The images could hardly have been more jarring, especially in a city with Paris’s history. When it became clear that the assailant at the kosher shop had chosen it to target Jews, Rue des Rosiers, a street known for its Jewish shops and restaurants — and for the deportation of its citizens during World War II — was shut down by the police.

Near the airport, in an industrial park north of Paris, where two brothers sought in the killings at the offices of the satirical newspaper Charlie Hebdo were holed up with a hostage, it was a paramilitary scene. It concluded when the men, who the authorities said wanted to die as martyrs, charged out firing at the police. At the kosher market, which the police raided almost simultaneously, hostages fled the store while others lay dead near the gunman.

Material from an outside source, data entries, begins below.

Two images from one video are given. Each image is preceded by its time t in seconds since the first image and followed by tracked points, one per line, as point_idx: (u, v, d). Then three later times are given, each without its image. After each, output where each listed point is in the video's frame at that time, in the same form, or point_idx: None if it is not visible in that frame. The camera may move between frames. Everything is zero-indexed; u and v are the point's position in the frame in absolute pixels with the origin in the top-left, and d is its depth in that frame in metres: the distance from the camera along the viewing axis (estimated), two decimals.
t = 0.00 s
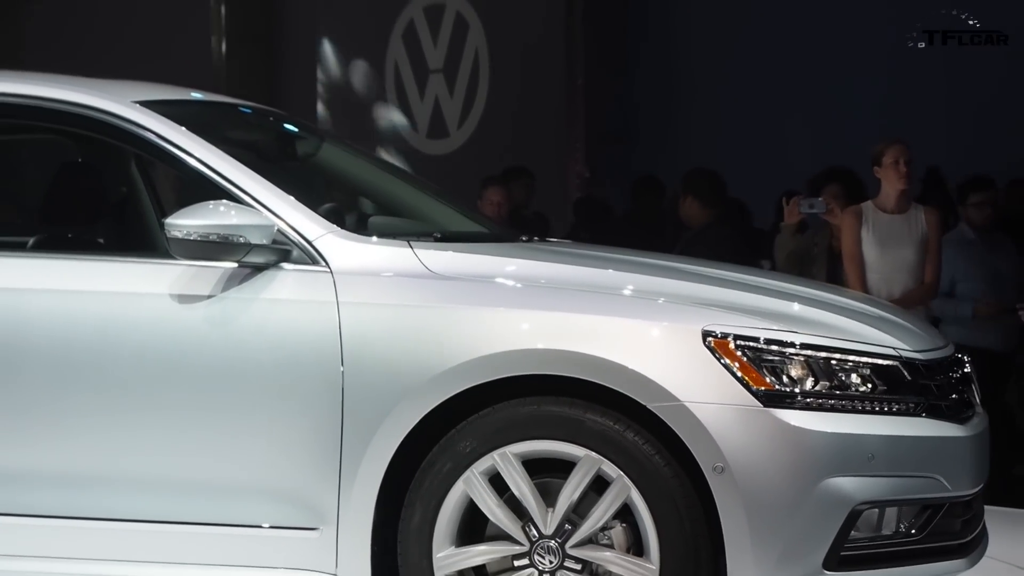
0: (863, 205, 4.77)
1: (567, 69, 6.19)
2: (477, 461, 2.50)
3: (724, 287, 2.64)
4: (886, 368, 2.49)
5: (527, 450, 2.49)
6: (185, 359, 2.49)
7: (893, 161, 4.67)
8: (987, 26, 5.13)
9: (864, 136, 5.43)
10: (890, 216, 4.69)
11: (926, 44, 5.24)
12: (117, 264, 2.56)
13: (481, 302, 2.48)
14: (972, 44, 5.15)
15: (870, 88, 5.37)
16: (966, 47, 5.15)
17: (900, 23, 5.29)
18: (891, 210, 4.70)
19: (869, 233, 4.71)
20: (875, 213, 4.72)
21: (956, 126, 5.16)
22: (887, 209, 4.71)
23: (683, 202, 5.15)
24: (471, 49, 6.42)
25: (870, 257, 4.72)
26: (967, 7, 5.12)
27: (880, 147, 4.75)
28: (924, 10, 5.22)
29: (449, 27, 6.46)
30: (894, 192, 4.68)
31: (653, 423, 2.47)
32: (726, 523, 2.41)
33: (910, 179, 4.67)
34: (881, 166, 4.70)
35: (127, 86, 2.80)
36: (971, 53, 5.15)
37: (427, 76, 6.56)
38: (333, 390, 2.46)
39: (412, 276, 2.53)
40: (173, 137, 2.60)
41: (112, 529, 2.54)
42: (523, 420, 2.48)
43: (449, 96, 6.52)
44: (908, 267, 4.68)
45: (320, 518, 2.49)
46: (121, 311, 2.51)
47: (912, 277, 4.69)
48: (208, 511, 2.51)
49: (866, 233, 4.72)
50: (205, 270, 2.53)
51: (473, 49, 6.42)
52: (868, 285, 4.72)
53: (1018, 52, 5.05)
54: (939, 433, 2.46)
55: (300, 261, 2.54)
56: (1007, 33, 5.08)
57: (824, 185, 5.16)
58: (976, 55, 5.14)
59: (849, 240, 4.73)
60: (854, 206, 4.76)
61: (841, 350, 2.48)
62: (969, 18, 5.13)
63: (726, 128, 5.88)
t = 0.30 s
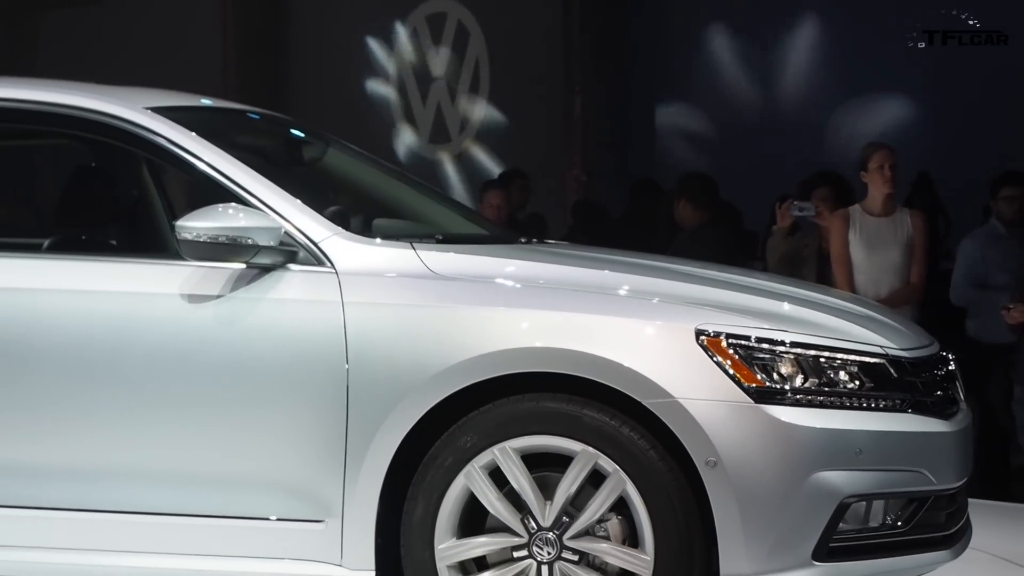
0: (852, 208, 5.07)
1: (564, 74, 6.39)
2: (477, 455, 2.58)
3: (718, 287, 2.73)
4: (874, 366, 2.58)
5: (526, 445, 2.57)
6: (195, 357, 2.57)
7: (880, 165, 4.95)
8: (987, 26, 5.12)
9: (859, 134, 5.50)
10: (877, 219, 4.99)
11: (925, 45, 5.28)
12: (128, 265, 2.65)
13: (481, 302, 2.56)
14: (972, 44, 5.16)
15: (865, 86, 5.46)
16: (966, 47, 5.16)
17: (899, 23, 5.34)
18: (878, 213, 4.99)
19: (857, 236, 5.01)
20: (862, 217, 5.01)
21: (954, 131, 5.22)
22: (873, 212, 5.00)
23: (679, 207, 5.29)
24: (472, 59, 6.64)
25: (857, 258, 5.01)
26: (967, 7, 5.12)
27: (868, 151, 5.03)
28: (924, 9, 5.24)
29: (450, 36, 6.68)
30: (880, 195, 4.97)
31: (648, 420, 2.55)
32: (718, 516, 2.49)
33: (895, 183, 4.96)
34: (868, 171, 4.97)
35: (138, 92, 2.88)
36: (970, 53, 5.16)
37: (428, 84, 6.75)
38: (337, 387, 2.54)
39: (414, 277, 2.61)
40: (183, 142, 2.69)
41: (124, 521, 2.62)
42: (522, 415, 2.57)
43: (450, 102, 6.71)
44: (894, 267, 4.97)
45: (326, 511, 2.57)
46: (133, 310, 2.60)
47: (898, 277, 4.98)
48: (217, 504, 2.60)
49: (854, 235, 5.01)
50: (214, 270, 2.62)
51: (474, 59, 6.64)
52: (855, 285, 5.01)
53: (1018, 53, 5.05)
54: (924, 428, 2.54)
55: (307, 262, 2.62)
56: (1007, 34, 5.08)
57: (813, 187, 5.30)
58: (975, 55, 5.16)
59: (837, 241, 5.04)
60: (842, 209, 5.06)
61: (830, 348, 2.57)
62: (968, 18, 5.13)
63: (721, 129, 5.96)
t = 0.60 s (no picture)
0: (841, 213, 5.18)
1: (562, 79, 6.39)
2: (477, 453, 2.65)
3: (712, 289, 2.80)
4: (864, 366, 2.65)
5: (525, 442, 2.64)
6: (204, 358, 2.64)
7: (867, 172, 5.07)
8: (987, 25, 5.12)
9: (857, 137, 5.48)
10: (865, 224, 5.11)
11: (925, 45, 5.27)
12: (140, 268, 2.73)
13: (481, 303, 2.63)
14: (972, 44, 5.14)
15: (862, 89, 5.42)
16: (966, 47, 5.15)
17: (900, 24, 5.32)
18: (865, 218, 5.12)
19: (846, 241, 5.12)
20: (851, 222, 5.13)
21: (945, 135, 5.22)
22: (862, 217, 5.13)
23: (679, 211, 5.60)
24: (471, 70, 6.72)
25: (847, 262, 5.12)
26: (967, 7, 5.11)
27: (856, 159, 5.15)
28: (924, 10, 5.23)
29: (452, 44, 6.80)
30: (869, 201, 5.10)
31: (644, 418, 2.63)
32: (713, 511, 2.56)
33: (882, 189, 5.09)
34: (856, 177, 5.11)
35: (147, 99, 2.96)
36: (971, 53, 5.14)
37: (430, 91, 6.89)
38: (342, 386, 2.62)
39: (417, 279, 2.69)
40: (190, 147, 2.76)
41: (135, 516, 2.70)
42: (521, 413, 2.64)
43: (452, 110, 6.83)
44: (882, 272, 5.08)
45: (331, 507, 2.65)
46: (143, 312, 2.67)
47: (886, 281, 5.08)
48: (224, 500, 2.67)
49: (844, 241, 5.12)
50: (222, 273, 2.69)
51: (474, 67, 6.71)
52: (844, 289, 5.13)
53: (1018, 53, 5.04)
54: (912, 426, 2.62)
55: (312, 264, 2.69)
56: (1006, 34, 5.07)
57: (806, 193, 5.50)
58: (975, 55, 5.13)
59: (827, 246, 5.17)
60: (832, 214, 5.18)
61: (820, 348, 2.64)
62: (969, 18, 5.12)
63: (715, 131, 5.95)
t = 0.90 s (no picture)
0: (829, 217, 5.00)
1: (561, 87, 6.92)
2: (478, 448, 2.74)
3: (704, 290, 2.88)
4: (852, 364, 2.74)
5: (524, 438, 2.73)
6: (214, 356, 2.73)
7: (855, 176, 4.91)
8: (987, 26, 5.79)
9: (839, 144, 6.31)
10: (853, 228, 4.94)
11: (926, 44, 5.96)
12: (151, 269, 2.81)
13: (481, 304, 2.72)
14: (972, 43, 5.84)
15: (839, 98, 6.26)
16: (966, 46, 5.85)
17: (901, 26, 5.98)
18: (854, 222, 4.95)
19: (835, 245, 4.95)
20: (840, 225, 4.95)
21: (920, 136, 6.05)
22: (850, 220, 4.96)
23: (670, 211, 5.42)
24: (473, 74, 6.95)
25: (837, 265, 4.95)
26: (967, 9, 5.79)
27: (843, 162, 4.97)
28: (923, 13, 5.90)
29: (455, 49, 6.96)
30: (857, 205, 4.92)
31: (639, 414, 2.71)
32: (706, 505, 2.65)
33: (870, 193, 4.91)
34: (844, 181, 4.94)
35: (157, 106, 3.04)
36: (969, 51, 5.84)
37: (433, 97, 7.06)
38: (347, 383, 2.70)
39: (420, 280, 2.77)
40: (200, 151, 2.85)
41: (145, 510, 2.78)
42: (521, 410, 2.72)
43: (454, 114, 7.02)
44: (871, 274, 4.92)
45: (336, 500, 2.73)
46: (156, 311, 2.76)
47: (875, 283, 4.93)
48: (232, 494, 2.76)
49: (832, 245, 4.95)
50: (231, 274, 2.78)
51: (475, 75, 6.95)
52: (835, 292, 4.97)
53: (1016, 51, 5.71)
54: (900, 422, 2.71)
55: (318, 266, 2.78)
56: (1006, 34, 5.74)
57: (796, 196, 5.49)
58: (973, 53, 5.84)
59: (816, 250, 4.98)
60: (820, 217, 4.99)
61: (810, 347, 2.73)
62: (969, 19, 5.80)
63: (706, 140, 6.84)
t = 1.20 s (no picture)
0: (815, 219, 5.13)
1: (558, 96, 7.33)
2: (479, 440, 2.86)
3: (696, 289, 3.01)
4: (837, 359, 2.86)
5: (523, 431, 2.85)
6: (226, 352, 2.85)
7: (839, 181, 5.03)
8: (988, 27, 6.05)
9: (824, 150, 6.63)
10: (838, 230, 5.07)
11: (927, 44, 6.21)
12: (165, 269, 2.94)
13: (482, 302, 2.84)
14: (973, 42, 6.10)
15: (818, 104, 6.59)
16: (966, 46, 6.11)
17: (903, 25, 6.26)
18: (839, 224, 5.08)
19: (820, 246, 5.09)
20: (825, 227, 5.09)
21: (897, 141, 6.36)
22: (835, 223, 5.09)
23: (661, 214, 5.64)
24: (474, 82, 7.56)
25: (822, 266, 5.09)
26: (968, 10, 6.03)
27: (828, 167, 5.10)
28: (924, 14, 6.17)
29: (456, 62, 7.60)
30: (842, 208, 5.05)
31: (633, 408, 2.84)
32: (697, 494, 2.77)
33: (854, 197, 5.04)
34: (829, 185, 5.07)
35: (172, 112, 3.18)
36: (970, 51, 6.11)
37: (437, 103, 7.69)
38: (354, 378, 2.83)
39: (424, 279, 2.89)
40: (212, 156, 2.98)
41: (159, 500, 2.91)
42: (520, 404, 2.84)
43: (456, 121, 7.65)
44: (854, 274, 5.05)
45: (343, 489, 2.86)
46: (170, 308, 2.88)
47: (858, 282, 5.06)
48: (244, 484, 2.88)
49: (818, 246, 5.09)
50: (243, 273, 2.90)
51: (477, 81, 7.54)
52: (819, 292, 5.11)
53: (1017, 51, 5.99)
54: (882, 415, 2.83)
55: (326, 266, 2.91)
56: (1007, 35, 6.01)
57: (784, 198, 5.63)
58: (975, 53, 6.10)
59: (801, 251, 5.12)
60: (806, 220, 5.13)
61: (797, 343, 2.85)
62: (970, 19, 6.06)
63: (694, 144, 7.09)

Even with the immediate crisis having passed, it was a miserable day for a nation already buffeted by a stagnant economy, high unemployment, a weak president and a growing far-right movement that can easily exploit this latest display of homegrown Islamist extremism. There is a larger mood of defeatism in France, and anxiety about the strength of the French model and the structure of the government known as the Fifth Republic, made for a strong president but run for years now by men considered too small for the task.

So as France grieves, it is also faced with profound questions about its future: How large is the radicalized part of the country’s Muslim population, the largest in Europe? How deep is the rift between France’s values of secularism, of individual, sexual and religious freedom, of freedom of the press and the freedom to shock, and a growing Muslim conservatism that rejects many of these values in the name of religion?

And crucially, too, there are serious questions about the performance of the intelligence services and the government. In coming days, the government will be forced to confront whether more intelligence or better security might have thwarted the plot against Charlie Hebdo.

“France is turned upside down,” said Luc Matti, an editor.

“People are traumatized. There is a sort of unity between the republican left and the republican right,” he said, noting that President François Hollande has called for a unity rally this weekend.

Yet Mr. Hollande, already deeply unpopular, is considered a weak president, and “in several weeks it will be like before,” Mr. Matti said.

“The trend is bleak — there’s a real risk of civil war,” he said. “I’m convinced that if the Western world becomes majority Islamophobe, if there develops a fear and hatred of Islam, then our world and that of our children is heading in a bad direction.”

Friday was a Paris different from the tourist boulevards and the “city of light,” a plunge into the world of the banlieues, the heavily immigrant suburbs that exist outside the ring road that acts like a moat for richer, whiter central Paris.

The Parisians who gathered near the hostage drama at the kosher grocery, kept behind police lines at Saint Mandé in sight of the Eiffel Tower, were both captivated and concerned. Gloria Guttierrez, 39, lives nearby and works at a neighborhood synagogue. “We’re very shocked,” she said, “because this is France, which means liberty and fraternity, and today we don’t have that anymore.”

“It’s becoming a dangerous country,” she added. “I don’t feel safe anymore.”

The Muslim challenge felt real to her. “I hope things will change,” she said. “People shouldn’t cling to religion too much, because that leads to war.”

Mr. Delaytermoz, the student from Bordeaux, said he was troubled by the sense of religious and cultural conflict, saying that he was shocked and “deeply moved” by the Charlie Hebdo attacks. France’s strong foreign and military policy, in particular its interventions in Mali and alongside the United States in Iraq, “probably influenced the crazy people who perpetrated these attacks,” he said.

He hoped that the dire situation of France — these attacks, political divisions, the rise of the far-right National Front, the stagnant economy with high unemployment — would jolt the government. But he also praised its response to Wednesday’s killings. “They warned people,” he said. “They made sure people had the right information.”

Mr. Delaytermoz said that whatever France’s current problems, on display this difficult day, he intended to remain hopeful for the future. “You mustn’t be defeatist,” he said.